## Task requirements
Write out the lines from the start of the records through the line containing "Oakland Raiders |", inclusive.

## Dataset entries
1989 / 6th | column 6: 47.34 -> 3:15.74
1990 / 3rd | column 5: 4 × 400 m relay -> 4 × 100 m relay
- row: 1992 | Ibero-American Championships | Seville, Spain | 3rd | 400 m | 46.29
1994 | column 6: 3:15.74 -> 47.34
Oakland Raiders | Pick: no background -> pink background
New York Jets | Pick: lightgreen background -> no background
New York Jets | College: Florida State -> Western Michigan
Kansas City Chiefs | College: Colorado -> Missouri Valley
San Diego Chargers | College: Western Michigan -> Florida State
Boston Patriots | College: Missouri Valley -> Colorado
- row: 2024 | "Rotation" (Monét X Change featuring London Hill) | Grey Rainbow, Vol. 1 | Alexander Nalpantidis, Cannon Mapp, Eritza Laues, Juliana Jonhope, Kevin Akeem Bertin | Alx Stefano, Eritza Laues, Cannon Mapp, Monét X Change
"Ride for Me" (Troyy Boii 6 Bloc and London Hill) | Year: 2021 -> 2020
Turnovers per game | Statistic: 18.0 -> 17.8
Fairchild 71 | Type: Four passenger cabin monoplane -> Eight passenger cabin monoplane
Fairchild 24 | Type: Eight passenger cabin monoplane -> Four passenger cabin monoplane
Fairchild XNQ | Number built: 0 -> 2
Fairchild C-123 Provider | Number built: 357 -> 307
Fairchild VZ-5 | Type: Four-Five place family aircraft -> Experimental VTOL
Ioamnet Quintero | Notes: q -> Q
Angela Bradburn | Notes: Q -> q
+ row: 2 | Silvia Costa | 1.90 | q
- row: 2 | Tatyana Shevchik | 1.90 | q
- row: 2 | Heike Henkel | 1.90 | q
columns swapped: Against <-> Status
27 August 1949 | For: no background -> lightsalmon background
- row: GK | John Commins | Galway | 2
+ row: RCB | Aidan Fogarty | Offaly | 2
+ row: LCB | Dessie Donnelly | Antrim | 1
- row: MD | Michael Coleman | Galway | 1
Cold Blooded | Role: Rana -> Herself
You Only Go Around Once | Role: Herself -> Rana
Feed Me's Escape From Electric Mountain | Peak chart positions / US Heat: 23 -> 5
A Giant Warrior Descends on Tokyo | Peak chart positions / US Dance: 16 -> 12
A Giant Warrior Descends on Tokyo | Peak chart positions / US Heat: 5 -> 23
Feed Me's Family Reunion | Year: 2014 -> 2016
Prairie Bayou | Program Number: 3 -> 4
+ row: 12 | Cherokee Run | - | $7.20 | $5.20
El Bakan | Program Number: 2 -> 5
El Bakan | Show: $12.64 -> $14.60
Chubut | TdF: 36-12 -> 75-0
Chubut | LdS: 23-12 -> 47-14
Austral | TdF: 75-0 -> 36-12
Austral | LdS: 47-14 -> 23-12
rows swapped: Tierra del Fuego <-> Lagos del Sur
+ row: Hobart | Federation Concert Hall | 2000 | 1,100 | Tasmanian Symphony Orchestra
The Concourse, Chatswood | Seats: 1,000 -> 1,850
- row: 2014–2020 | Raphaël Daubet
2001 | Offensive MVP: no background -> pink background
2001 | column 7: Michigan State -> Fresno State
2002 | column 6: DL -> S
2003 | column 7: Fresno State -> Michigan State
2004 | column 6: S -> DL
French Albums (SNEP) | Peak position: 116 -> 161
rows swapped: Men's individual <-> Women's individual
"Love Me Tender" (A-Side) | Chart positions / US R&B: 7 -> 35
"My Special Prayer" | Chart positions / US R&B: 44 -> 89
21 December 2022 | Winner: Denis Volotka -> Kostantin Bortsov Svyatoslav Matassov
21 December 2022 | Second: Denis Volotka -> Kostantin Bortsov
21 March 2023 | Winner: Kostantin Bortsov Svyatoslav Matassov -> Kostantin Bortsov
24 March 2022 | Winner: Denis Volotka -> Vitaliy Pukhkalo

## Full answer
1989 / 6th | column 6: 47.34 -> 3:15.74
1990 / 3rd | column 5: 4 × 400 m relay -> 4 × 100 m relay
- row: 1992 | Ibero-American Championships | Seville, Spain | 3rd | 400 m | 46.29
1994 | column 6: 3:15.74 -> 47.34
Oakland Raiders | Pick: no background -> pink background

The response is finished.